--- Assigned task ---
Transcribe the records without alteration, beginning with the line that contains "Assign curtain panels" and continuing through the line that contains "## Pump-Discharge, High-Pressure". Include both of those lines.

BEGIN Input material

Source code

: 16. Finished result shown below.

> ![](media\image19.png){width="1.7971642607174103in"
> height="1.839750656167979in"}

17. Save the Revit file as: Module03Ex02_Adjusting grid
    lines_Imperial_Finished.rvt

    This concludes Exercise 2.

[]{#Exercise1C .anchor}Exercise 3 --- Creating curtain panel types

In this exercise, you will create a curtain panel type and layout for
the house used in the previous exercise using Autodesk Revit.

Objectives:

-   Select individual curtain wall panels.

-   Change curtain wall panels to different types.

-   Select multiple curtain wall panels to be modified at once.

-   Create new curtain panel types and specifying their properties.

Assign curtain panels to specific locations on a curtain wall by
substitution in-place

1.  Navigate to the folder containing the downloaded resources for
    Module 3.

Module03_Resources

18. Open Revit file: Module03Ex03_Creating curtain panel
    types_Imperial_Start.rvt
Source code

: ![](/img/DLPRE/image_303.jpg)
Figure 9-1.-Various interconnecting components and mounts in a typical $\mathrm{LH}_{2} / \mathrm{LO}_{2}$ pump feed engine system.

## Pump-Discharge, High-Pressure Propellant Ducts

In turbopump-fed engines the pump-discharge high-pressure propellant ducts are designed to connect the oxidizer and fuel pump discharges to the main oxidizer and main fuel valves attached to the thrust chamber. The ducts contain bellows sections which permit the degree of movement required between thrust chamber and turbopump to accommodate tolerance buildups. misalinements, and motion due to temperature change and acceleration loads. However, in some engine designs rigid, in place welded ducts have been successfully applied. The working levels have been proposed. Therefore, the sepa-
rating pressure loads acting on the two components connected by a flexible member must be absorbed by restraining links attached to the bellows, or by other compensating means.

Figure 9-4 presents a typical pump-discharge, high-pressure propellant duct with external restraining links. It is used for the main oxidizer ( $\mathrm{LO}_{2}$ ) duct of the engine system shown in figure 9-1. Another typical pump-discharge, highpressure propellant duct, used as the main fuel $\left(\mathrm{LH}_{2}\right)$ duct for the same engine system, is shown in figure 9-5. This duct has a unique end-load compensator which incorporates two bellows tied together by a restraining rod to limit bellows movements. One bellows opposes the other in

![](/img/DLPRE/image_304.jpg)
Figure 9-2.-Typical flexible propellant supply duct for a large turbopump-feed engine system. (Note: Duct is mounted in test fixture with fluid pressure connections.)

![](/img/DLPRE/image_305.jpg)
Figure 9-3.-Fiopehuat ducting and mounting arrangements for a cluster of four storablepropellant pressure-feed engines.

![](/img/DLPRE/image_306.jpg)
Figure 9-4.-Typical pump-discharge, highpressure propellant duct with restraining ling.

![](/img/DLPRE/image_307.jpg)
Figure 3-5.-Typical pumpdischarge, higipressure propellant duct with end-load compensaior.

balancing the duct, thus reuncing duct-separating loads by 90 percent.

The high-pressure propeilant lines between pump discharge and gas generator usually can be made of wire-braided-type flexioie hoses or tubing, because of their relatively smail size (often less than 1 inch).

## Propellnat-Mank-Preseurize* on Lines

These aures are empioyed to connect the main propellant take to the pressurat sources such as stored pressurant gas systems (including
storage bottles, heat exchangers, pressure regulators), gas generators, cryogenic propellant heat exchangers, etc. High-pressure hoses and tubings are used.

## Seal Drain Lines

END Input material

--- Answer to the exercise ---
Assign curtain panels to specific locations on a curtain wall by
substitution in-place

1.  Navigate to the folder containing the downloaded resources for
    Module 3.

Module03_Resources

18. Open Revit file: Module03Ex03_Creating curtain panel
    types_Imperial_Start.rvt
Source code

: ![](/img/DLPRE/image_303.jpg)
Figure 9-1.-Various interconnecting components and mounts in a typical $\mathrm{LH}_{2} / \mathrm{LO}_{2}$ pump feed engine system.

## Pump-Discharge, High-Pressure Propellant Ducts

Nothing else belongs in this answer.